A Retrospective Look

Welcome to the San Lorenzo Anglican Parish – a place of faith and the home of hope.

At the corner of Wenderly Drive and Dufferin Street, in the city of Toronto, there is a small chapel. It has no tall sphinxes, no magnificent Gothic arches, no elaborate stained-glass windows. It is just one more parish, in the middle of a large and bustling avenue in the city.  However, within its humble walls there is abundant wealth. Not of gold, not of silver, but of faith, hope and love.

The church, once the home of St. Hilda and an Anglo-Saxon congregation, today is home to Ontario’s Spanish-speaking community. A place where hope that springs from a transparent source of commitment is drunk. It is a small corner where faith is cultivated and lived in abundance. A faith that heals, a faith that strengthens, a faith that shows the way, a faith that maintains prayer and action on the practical paths of solidarity.

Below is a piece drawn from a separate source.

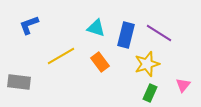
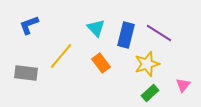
cyan triangle: rotated 30 degrees clockwise
yellow line: rotated 20 degrees counterclockwise
orange rectangle: moved 1 px right, 1 px down
gray rectangle: moved 7 px right, 9 px up
green rectangle: rotated 24 degrees clockwise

This cozy church where today the theology of the Emigrant Christ is shared and cultivated, began its crusade, in 1997 when the first woman ordained Bishop in the Anglican Church, Victoria Matteous, trusted in the faith of a poor and humble immigrant and handed over the Parish of San Lorenzo to him., so that he would revive it, since the parishioners of the Anglo-Saxon congregation were disappearing. The little chapel continued its evolution when the second woman ordained Bishop in the Anglican Church of Canada, Ann Tottenham, ordained the musician of train stations and the streets of Toronto, Hernán Astudillo, as a priest in the temple of San Lorenzo. Then, the church knew how to produce the gifts of prayer, a spirit of sanitation, a place of learning, celebration, ecumenism, solidarity bread, a space of refuge and sanctuary, in a practical and understandable language for the most excluded of the earth.

They are the victims of political persecution and economic oppression, people and families without status, refugees in exile, abused mothers, unemployed fathers and people with special needs.  This is the place of retreat where an emigrant town quenches the thirst for hope. A place where new things are learned and where old traditions are valued and restored. They come here from all corners of the earth. The young and the old all come to renew their faith, but also to find strength in this oasis of hope and spirituality.